** What you have to do **
Word for word, reproduce all of the entries shown below.

** Given entries **
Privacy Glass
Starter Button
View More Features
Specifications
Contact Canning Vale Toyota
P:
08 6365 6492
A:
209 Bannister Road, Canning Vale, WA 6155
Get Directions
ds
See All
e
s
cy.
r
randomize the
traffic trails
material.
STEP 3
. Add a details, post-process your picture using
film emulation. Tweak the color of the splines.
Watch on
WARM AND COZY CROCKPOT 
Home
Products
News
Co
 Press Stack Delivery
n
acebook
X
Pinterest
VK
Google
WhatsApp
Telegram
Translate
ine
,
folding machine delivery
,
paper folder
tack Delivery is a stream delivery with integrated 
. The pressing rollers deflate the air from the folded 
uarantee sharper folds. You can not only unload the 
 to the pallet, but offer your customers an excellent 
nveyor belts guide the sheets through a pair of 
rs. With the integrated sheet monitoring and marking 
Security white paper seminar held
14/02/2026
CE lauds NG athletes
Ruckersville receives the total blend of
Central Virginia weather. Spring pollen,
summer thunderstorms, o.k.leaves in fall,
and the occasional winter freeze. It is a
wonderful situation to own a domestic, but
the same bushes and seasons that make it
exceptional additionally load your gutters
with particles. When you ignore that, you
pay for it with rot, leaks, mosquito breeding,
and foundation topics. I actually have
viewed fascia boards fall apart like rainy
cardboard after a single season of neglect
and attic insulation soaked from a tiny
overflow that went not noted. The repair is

** Answer to this task **
Privacy Glass
Starter Button
View More Features
Specifications
Contact Canning Vale Toyota
P:
08 6365 6492
A:
209 Bannister Road, Canning Vale, WA 6155
Get Directions
ds
See All
e
s
cy.
r
randomize the
traffic trails
material.
STEP 3
. Add a details, post-process your picture using
film emulation. Tweak the color of the splines.
Watch on
WARM AND COZY CROCKPOT 
Home
Products
News
Co
 Press Stack Delivery
n
acebook
X
Pinterest
VK
Google
WhatsApp
Telegram
Translate
ine
,
folding machine delivery
,
paper folder
tack Delivery is a stream delivery with integrated 
. The pressing rollers deflate the air from the folded 
uarantee sharper folds. You can not only unload the 
 to the pallet, but offer your customers an excellent 
nveyor belts guide the sheets through a pair of 
rs. With the integrated sheet monitoring and marking 
Security white paper seminar held
14/02/2026
CE lauds NG athletes
Ruckersville receives the total blend of
Central Virginia weather. Spring pollen,
summer thunderstorms, o.k.leaves in fall,
and the occasional winter freeze. It is a
wonderful situation to own a domestic, but
the same bushes and seasons that make it
exceptional additionally load your gutters
with particles. When you ignore that, you
pay for it with rot, leaks, mosquito breeding,
and foundation topics. I actually have
viewed fascia boards fall apart like rainy
cardboard after a single season of neglect
and attic insulation soaked from a tiny
overflow that went not noted. The repair is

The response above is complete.